Two weeks after Trump's election, on November 23, 2016, the Obama Administration sought a partial stay of the injunction pending appeal, seeking to limit it to the states involved in the litigation. Oral arguments before the Fifth Circuit were scheduled for February 14, 2017.
But on Friday, February 10, 2017, the DOJ quietly withdrew from the case, using language suggesting they may drop the appeal entirely. That leaves the nationwide injunction in place, even as another case involving the Title IX Dear Colleague letter is set to be heard by the Supreme Court March 28, 2017. Despite hopeful language from some trans rights groups, without the threat of DOE enforcement, the Dear Colleague letter is more like a dead letter.

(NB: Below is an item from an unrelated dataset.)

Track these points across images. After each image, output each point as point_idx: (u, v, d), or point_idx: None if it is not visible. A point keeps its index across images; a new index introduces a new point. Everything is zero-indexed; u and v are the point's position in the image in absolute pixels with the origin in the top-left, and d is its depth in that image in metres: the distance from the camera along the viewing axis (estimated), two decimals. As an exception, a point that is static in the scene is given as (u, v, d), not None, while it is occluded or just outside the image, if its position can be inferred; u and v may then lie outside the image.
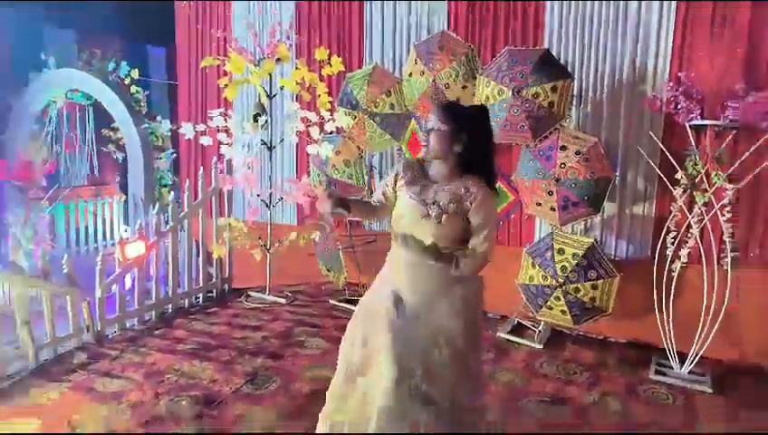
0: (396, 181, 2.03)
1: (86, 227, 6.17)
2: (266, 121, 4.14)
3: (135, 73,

On October 28, 2016, just a few weeks after Judge O'Connor clarified his injunction, the U.S. Supreme Court granted cert. in G.G. (Gavin Grimm) v. Gloucester County School Board, another case involving transgender student access to bathrooms. The Fourth Circuit found in favor of the student, employing Auer deference to the Title IX Dear Colleague letter in interpreting Title IX to cover gender identity, and 34 C.F.R. 106.33, the "comparable facilities" requirement for single-sex school facilities, to require giving trans students access to bathrooms consistent with their gender identity.
Those of us who care about the civil and human rights of trans students everywhere will be watching both cases attentively, hoping for the best but prepared for the worst from the DeVos DOE and the Sessions DOJ. The grizzly bears are the least of our worries.